Bluestone also took an academic role in field, publishing the New York Attorney Malpractice Report from 2002-2004.  He started the “New York Attorney Malpractice Blog” in 2004, where he has published more than 4500 entries.

Mr. Bluestone has written 38 scholarly peer-reviewed articles concerning legal malpractice, many in the Outside Counsel column of the New York Law Journal. He has appeared as an Expert witness in multiple legal malpractice litigations.

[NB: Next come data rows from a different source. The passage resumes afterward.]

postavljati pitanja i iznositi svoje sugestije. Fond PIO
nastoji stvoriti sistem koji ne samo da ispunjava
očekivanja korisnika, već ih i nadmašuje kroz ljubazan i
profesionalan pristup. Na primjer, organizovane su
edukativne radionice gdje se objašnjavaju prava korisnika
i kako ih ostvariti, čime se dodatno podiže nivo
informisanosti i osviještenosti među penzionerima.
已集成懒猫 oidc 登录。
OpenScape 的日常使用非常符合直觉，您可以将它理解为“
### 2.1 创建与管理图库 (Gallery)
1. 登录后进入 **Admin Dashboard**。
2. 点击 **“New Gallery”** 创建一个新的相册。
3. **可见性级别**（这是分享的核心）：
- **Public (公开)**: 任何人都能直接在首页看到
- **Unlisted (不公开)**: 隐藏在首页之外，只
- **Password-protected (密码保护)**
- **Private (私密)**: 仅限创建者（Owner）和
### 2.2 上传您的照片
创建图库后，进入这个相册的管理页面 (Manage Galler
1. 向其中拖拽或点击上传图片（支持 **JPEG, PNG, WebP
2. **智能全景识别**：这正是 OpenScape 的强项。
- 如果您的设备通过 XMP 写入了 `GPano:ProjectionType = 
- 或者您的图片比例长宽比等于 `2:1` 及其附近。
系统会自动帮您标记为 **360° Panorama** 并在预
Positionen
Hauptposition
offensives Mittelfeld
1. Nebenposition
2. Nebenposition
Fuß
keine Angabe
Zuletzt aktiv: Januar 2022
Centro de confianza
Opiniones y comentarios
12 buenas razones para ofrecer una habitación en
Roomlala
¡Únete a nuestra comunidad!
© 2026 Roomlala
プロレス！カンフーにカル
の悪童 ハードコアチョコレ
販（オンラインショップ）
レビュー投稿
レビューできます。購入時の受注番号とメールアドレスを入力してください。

Mr. Bluestone is an adjunct professor of law at St. John’s University College of Law, teaching Legal Malpractice.  Mr. Bluestone has argued legal malpractice cases in the Second Circuit, in the New York State Court of Appeals, each of the four New York Appellate Divisions, in all four of  the U.S. District Courts of New York and in Supreme Courts all over the state.  He has also been admitted pro haec vice in the states of Connecticut, New Jersey and Florida and was formally admitted to the US District Court of Connecticut and to its Bankruptcy Court all for legal malpractice matters. He has been retained by U.S. Trustees in legal malpractice cases from Bankruptcy Courts, and has represented municipalities, insurance companies, hedge funds, communications companies and international manufacturing firms. Mr. Bluestone regularly lectures in CLEs on legal malpractice.

Based upon his professional experience Bluestone was named a Diplomate and was Board Certified by the American Board of Professional Liability Attorneys in 2008 in Legal Malpractice. He remains Board Certified.  He was admitted to The Best Lawyers in America from 2012-2019.  He has been featured in Who’s Who in Law since 1993.

In the last years, Mr. Bluestone has been featured for two particularly noteworthy legal malpractice cases.  The first was a settlement of an $11.9 million dollar default legal malpractice case of Yeo v. Kasowitz, Benson, Torres & Friedman which was reported in the NYLJ on August 15, 2016. Most recently, Mr. Bluestone obtained a rare plaintiff’s verdict in a legal malpractice case on behalf of the City of White Plains v. Joseph Maria, reported in the NYLJ on February 14, 2017. It was the sole legal malpractice jury verdict in the State of New York for 2017.

Bluestone has been at the forefront of the development of legal malpractice principles and has contributed case law decisions, writing and lecturing which have been recognized by his peers.  He is regularly mentioned in academic writing, and his past cases are often cited in current legal malpractice decisions. He is recognized for his ample writings on Judiciary Law § 487, a 850 year old statute deriving from England which relates to attorney deceit.